O ex-presidente do BC Gustavo Franco confirma essa regra.
Em sua despedida, ele tenta outra
vez desqualificar críticos e denunciar
uma suposta torcida pela inflação.
Paradoxalmente, ao final de seu
longo discurso, ele mesmo admite
que "se formos bem-sucedidos em
reduzir os impactos inflacionários
das mudanças na política cambial é
possível que, ao final de 1999, tenhamos uma desvalorização cambial
real" superior à que ocorreria no regime anterior. Mas, completa, "para
isso será necessária extrema firmeza
e também muita sabedoria da parte
da nova equipe do BC".
Resta saber por que o próprio Franco não se considerou, ao longo desses anos, à altura de corrigir o câmbio e caminhar rumo a juros menos
escorchantes, usando firmeza e sabedoria para evitar, sob condições
externas bem menos asfixiantes, os
riscos de descontrole inflacionário
que ele próprio crê, agora, evitáveis.
As respostas estão em seu discurso.
Franco nunca viu como legítima a
discussão sobre possíveis erros na
política de juros e câmbio. E ele mesmo se justifica de modo curioso: não
houve erro, pois a sociedade aprovou
tal política, elegendo e depois reelegendo o presidente da República. Só
derrotados e ressentidos, à esquerda
e à direita, teriam insistido na denúncia dos riscos da âncora cambial.

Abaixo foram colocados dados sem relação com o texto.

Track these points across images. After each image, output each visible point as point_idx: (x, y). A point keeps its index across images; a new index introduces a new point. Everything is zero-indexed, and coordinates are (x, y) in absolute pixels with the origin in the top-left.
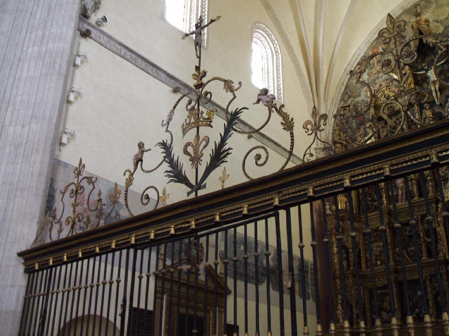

Franco dá ainda outra razão, que
decorre dessa justificação política do
câmbio valorizado com juros estratosféricos: "Afinal a política cambial
nunca foi minha, mas uma política
de governo, e como não há certezas
nesse domínio, teríamos de tomar
uma decisão, no mais alto nível, sobre como proceder".
Essa frase é decisiva. Aplica-se tanto à decisão de abandonar a âncora
cambial quanto à de mantê-la; e elas
não foram só de Gustavo Franco.
Foi uma opção do presidente FHC:
primeiro, porque o "real que vale
mais que o dólar" servia como bandeira de campanha em 1994, depois,
porque apresentar-se como o campeão da estabilidade, em 1998, era
um eixo da campanha da reeleição.
Fica assim abalada outra tese de
Franco, a de que o Brasil avançou rumo à "despolitização da moeda".
Franco se despede cheio de contradições. Mas nunca elas evidenciaram, como ontem, a natureza política da âncora cambial.